We need to change p = 3/4 to a percent. There are two ways to do this:

• We can divide 3 by 4 to get

\[ \begin{aligned} p = \frac{3}{4} ~ \\ = 0.75 ~ & \textcolor{red}{ \text{ Divide: 3/4=0.75.}} \\ = 75 \% ~ & \textcolor{red}{ \text{ Move decimal point 2 places right.}} \end{aligned}\nonumber \]

• We can create an equivalent fraction with a denominator of 100; i.e.,

\[ \begin{aligned} p = \frac{3}{4} ~ \\ = \frac{3 \cdot \textcolor{red}{25}}{4 \cdot \textcolor{red}{25}} ~ & \textcolor{red}{ \text{ Multiply numerator and denominator by 25.}} \\ = \frac{75}{100} ~ & \textcolor{red}{ \text{ Simplify numerator and denominator.}} \\ = 75 \%. ~ & \textcolor{red}{ \text{ Percent means parts per hundred.}} \end{aligned}\nonumber \]

Either way, Misty got 75% of the questions on her sociology examination correct.

Example 4

35 millilitres of a 60 millilitre solution is hydrochloric acid.
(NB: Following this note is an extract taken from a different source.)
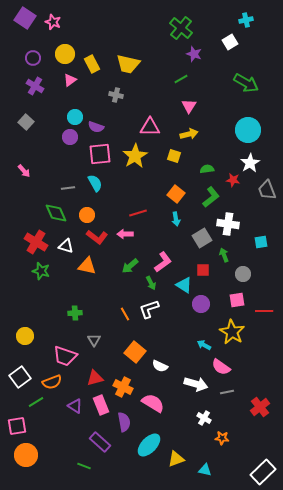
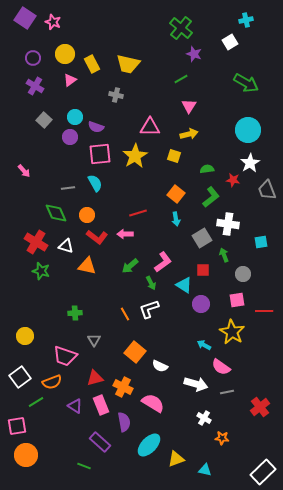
gray square at (26, 122): moved 18 px right, 2 px up
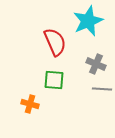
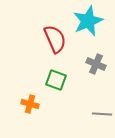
red semicircle: moved 3 px up
green square: moved 2 px right; rotated 15 degrees clockwise
gray line: moved 25 px down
What percent of the solution is hydrochloric acid?

Solution

Let p represent the percent of the percent of the solution that is hydrochloric acid. Then we can translate the problem statement into words and symbols.

\[ \begin{array}{c c c c c} \colorbox{cyan}{Amount of hydrochloric acid} & \text{ is } & \colorbox{cyan}{what percent} & \text{ of } & \colorbox{cyan}{the tota amount of solution} \\ 35 & = & p & \cdot & 60 \end{array}\nonumber \]

Because multiplication is commutative, we can write the right-hand side of the last equation as follows.

\[35 = 60p\nonumber \]

Now we can solve for p.

\[ \begin{aligned} \frac{35}{60} = \frac{60p}{60} ~ & \textcolor{red}{ \text{ Divide both sides by 60.}} \\ \frac{7}{12} = p ~ & \textcolor{red}{ \text{ Reduce: Divide numerator and denominator by 5.}} \end{aligned}\nonumber \]

Now we must change p to a percent. We can do this exactly by creating an equivalent fraction with a denominator of 100.

\[ \frac{7}{12} = \frac{n}{100}\nonumber \]

Solve for n.

\[ \begin{aligned} 12n = 700 ~ & \textcolor{red}{ \text{ Cross multiply.}} \\ \frac{12n}{12} = \frac{700}{12} ~ & \textcolor{red}{ \text{ Divide both sides by 12.}} \\ n = \frac{175}{3} ~ & \textcolor{red}{ \text{ Reduce: Divide numerator and denominator by 4.}} \\ n = 58 \frac{1}{3} ~ & \textcolor{red}{ \text{ Change improper to mixed fraction.}} \end{aligned}\nonumber \]

Hence,

\[p = \frac{7}{12} = \frac{58 \frac{1}{3}}{100} = 58 \frac{1}{3} \%.\nonumber \]

Thus, \(58 \frac{1}{3} \%\) of the solution is hydrochloric acid.

Approximate Solution

If all that is needed is an approximate answer, say correct to the nearest tenth of a percent, then we would take a different approach starting with the line from above that has

\[\frac{35}{60} = p.\nonumber \]

We would divide 35 by 60 to get

\[p \approx 0.5833.\nonumber \]

Move the decimal two places to the right and append a percent symbol.

Round to the nearest tenth of a percent.

Because the test digit is less than 5, leave the rounding digit alone and truncate. Thus, correct to the nearest tenth of a percent,

\[p \approx 58.3 \%.\nonumber \]

Note that p ≈ 58.3% is approximate, but \(p = 58 \frac{1}{3} \%\) is exact.